Поэтому-то европейские турки, пользующиеся славянским языком{110}, называют Константинополь Царь-градом, то есть как бы «королевским городом». Некоторые именуют государя московского Белым царем, говоря также о «белых русских» и делая, таким образом, различие между разными русскими.

Я старательно разузнавал о причине, почему он именуется Белым царем, ведь ни один из государей Московии ранее не пользовался таким титулом. Кроме того, я при всяком удобном случае часто и откровенно заявлял самим его советникам, что мы признаем в нем не царя, а великого князя. Большинство оправдывало однако царское имя тем, что он имеет под своей властью царей, но название «белый» они никак не могли объяснить. Простой народ в Московии, когда желает выразиться изысканно, называет великого князя «белым царем», но причины тому не знает. Я полагаю, что как государь персов называется ныне по причине красного головного убора Кизил-паша, то есть «красная шапка», так и те именуются белыми по причине белого головного убора. Впрочем, титул царя он употребляет в сношениях с римским императором, папой, королем шведским и датским, магистром Пруссии и Ливонии и, как я слышал, с государем турок. Хотя все свои послания он пишет только по-русски, именуя в них себя «czar», но обычно наряду с ними высылаются латинские копии, в которых вместо «царь» стоит «император).

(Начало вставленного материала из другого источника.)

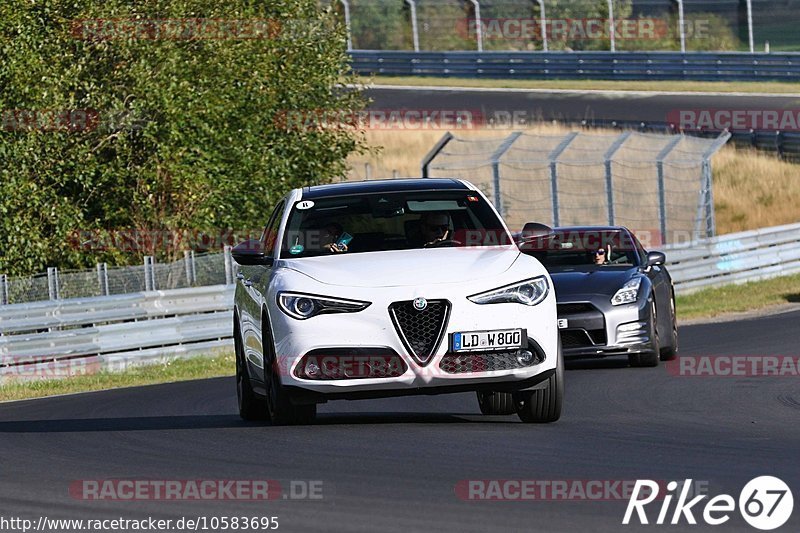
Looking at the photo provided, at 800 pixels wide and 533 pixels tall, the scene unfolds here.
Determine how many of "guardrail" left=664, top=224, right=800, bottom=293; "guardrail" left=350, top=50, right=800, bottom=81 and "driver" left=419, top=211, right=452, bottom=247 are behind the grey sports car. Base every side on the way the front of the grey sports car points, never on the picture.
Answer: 2

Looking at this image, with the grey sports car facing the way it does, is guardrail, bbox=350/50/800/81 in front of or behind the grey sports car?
behind

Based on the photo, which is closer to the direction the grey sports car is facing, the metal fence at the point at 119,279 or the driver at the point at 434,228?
the driver

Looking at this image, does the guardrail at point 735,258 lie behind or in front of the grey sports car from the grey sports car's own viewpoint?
behind

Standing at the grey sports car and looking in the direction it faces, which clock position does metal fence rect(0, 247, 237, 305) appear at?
The metal fence is roughly at 4 o'clock from the grey sports car.

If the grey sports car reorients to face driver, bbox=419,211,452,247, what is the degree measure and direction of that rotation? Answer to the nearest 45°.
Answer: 0° — it already faces them

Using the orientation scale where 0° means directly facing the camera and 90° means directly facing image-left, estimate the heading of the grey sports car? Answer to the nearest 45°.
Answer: approximately 0°

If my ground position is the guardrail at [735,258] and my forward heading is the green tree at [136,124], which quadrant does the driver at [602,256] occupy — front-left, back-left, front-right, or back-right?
front-left

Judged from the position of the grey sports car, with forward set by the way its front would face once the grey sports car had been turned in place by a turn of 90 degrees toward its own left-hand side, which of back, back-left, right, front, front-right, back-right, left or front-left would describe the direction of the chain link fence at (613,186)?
left

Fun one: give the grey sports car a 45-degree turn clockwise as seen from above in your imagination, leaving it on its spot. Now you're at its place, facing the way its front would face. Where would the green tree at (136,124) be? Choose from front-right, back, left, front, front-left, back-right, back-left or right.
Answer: right
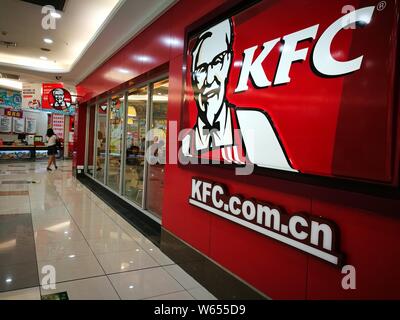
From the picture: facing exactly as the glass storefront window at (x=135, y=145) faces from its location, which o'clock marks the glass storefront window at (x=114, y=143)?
the glass storefront window at (x=114, y=143) is roughly at 4 o'clock from the glass storefront window at (x=135, y=145).

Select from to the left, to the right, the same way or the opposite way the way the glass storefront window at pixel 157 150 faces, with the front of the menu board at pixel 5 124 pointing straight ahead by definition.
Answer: to the right

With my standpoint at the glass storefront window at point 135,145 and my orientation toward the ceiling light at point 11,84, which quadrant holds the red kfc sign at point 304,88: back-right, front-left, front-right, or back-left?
back-left

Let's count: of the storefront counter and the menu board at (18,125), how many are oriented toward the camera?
2

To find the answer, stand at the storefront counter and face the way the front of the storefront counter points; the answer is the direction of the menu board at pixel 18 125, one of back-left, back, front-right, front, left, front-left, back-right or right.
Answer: back

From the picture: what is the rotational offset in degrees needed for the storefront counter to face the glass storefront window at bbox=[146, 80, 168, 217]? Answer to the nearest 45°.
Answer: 0° — it already faces it

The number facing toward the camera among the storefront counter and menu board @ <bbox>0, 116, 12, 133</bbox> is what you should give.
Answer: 2

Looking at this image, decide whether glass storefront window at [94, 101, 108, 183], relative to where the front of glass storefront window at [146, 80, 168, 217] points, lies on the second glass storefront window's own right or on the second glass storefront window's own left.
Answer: on the second glass storefront window's own right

Сам же он не именуется царем никем из них, за исключением, разве что, ливонца{111}. Свои титулы они издавна писали в трех кругах, заключенных в треугольник. Первый из них, верхний, содержал следующие слова: «Наш Бог — Троица, пребывавшая прежде всех век, — Отец, Сын и Дух Святый, но не три бога, а один Бог по существу». Во втором был титул императора турок с прибавлением: «Нашему любезному брату». В третьем — титул великого князя московского, где он объявлял себя царем, наследником и господином всей восточной и южной Руссии, при этом мы видели следующую прибавку к общей формуле: «Мы послали к тебе нашего верного советника». В сношениях же с королем польским он пользуется таким титулом: «Великий господин Василий, Божией милостью господин всея Руссии и великий князь владимирский, московский, новгородский, смоленский, тверской, югорский, пермский, булгарский и проч.», не пользуясь титулом царя, ибо ни один из них не удостаивает принять грамоту другого с прибавлением нового титула. Такое случилось и в нашу бытность в Московии, когда мы заключали между ними перемирие, когда московит насилу принял присланную ему королем Сигизмундом грамоту с прибавлением титула герцога мазовецкого.

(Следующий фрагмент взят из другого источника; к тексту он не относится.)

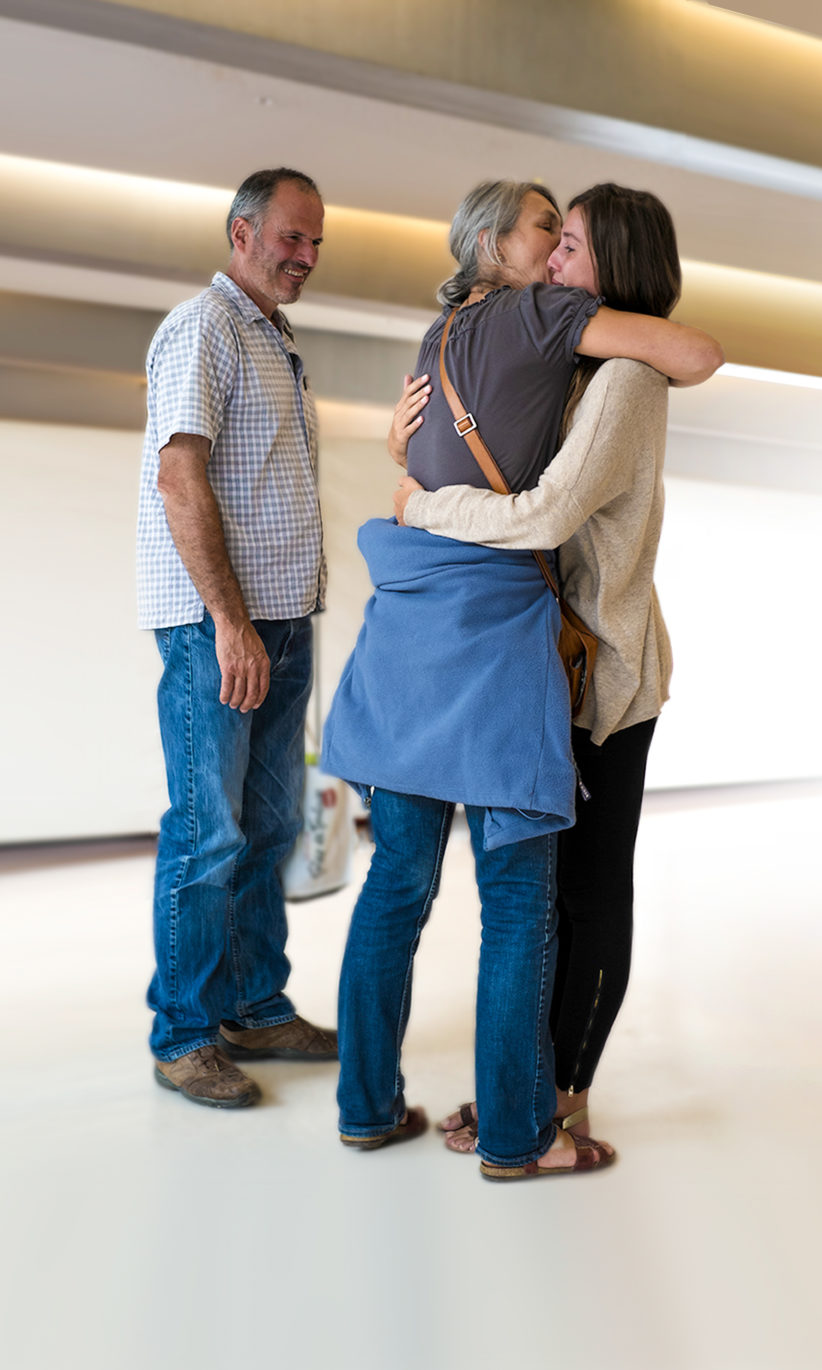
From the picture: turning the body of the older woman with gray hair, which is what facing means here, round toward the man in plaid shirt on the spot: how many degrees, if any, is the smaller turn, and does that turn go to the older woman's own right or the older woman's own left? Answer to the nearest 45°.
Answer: approximately 90° to the older woman's own left

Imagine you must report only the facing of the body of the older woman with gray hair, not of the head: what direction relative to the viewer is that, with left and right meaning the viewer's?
facing away from the viewer and to the right of the viewer
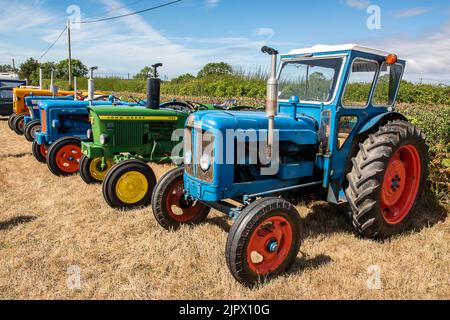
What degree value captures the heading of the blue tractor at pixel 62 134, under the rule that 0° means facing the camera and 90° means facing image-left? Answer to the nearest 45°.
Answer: approximately 45°

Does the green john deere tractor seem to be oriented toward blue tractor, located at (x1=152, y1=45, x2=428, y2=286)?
no

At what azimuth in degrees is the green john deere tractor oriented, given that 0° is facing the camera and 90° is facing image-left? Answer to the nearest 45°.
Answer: approximately 45°

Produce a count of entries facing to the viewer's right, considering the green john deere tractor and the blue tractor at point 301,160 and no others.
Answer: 0

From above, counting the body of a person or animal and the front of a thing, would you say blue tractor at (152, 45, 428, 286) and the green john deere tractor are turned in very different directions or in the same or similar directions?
same or similar directions

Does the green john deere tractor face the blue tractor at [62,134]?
no

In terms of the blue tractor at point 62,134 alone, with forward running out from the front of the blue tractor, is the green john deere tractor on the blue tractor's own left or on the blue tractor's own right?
on the blue tractor's own left

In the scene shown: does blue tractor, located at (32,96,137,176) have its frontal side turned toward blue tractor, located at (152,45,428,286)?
no

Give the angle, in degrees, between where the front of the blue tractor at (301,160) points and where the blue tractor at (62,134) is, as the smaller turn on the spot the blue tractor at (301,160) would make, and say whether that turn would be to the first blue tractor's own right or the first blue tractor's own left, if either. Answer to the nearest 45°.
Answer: approximately 90° to the first blue tractor's own right

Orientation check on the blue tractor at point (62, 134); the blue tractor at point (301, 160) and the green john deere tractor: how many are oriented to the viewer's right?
0

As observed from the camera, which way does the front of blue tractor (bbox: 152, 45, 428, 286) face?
facing the viewer and to the left of the viewer

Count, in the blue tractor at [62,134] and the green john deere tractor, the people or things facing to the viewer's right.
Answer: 0

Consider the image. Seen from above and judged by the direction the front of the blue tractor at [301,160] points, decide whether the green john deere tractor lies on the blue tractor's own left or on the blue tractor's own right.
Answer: on the blue tractor's own right

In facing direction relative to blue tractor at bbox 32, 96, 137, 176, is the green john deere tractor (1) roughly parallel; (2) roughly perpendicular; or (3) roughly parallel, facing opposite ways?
roughly parallel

Некоторые пишут, что московит домогался от римского папы и от цесаря Максимилиана царского титула. Мне это кажется невероятным, в особенности потому, что ни на одного человека он не озлоблен более, чем на верховного первосвященника, удостаивая его только титула «Учитель»{112}. Цесаря же римского он почитает не выше себя, как это явствует из его грамот, где он ставит свое имя перед титулом императора. Наш титул «герцог» обозначается у них словом «кнез», и, как я сказал, они не имели никогда никакого более высокого титула, с прибавлением, впрочем, слова «великий». Именно все прочие, кто располагал только одним княжеством, именовались «князь», те же, кто имел несколько и чьей власти подчинялись другие князья, назывались «великими герцогами», и у них нет никакой другой степени или достоинства, кроме боярского, которые, как я сказал выше, занимают место нашего дворянства и рыцарей. В Хорватии и Венгрии вельможи и попы также называются «knes», а у нас, как и в Венгрии, они носят только графское имя.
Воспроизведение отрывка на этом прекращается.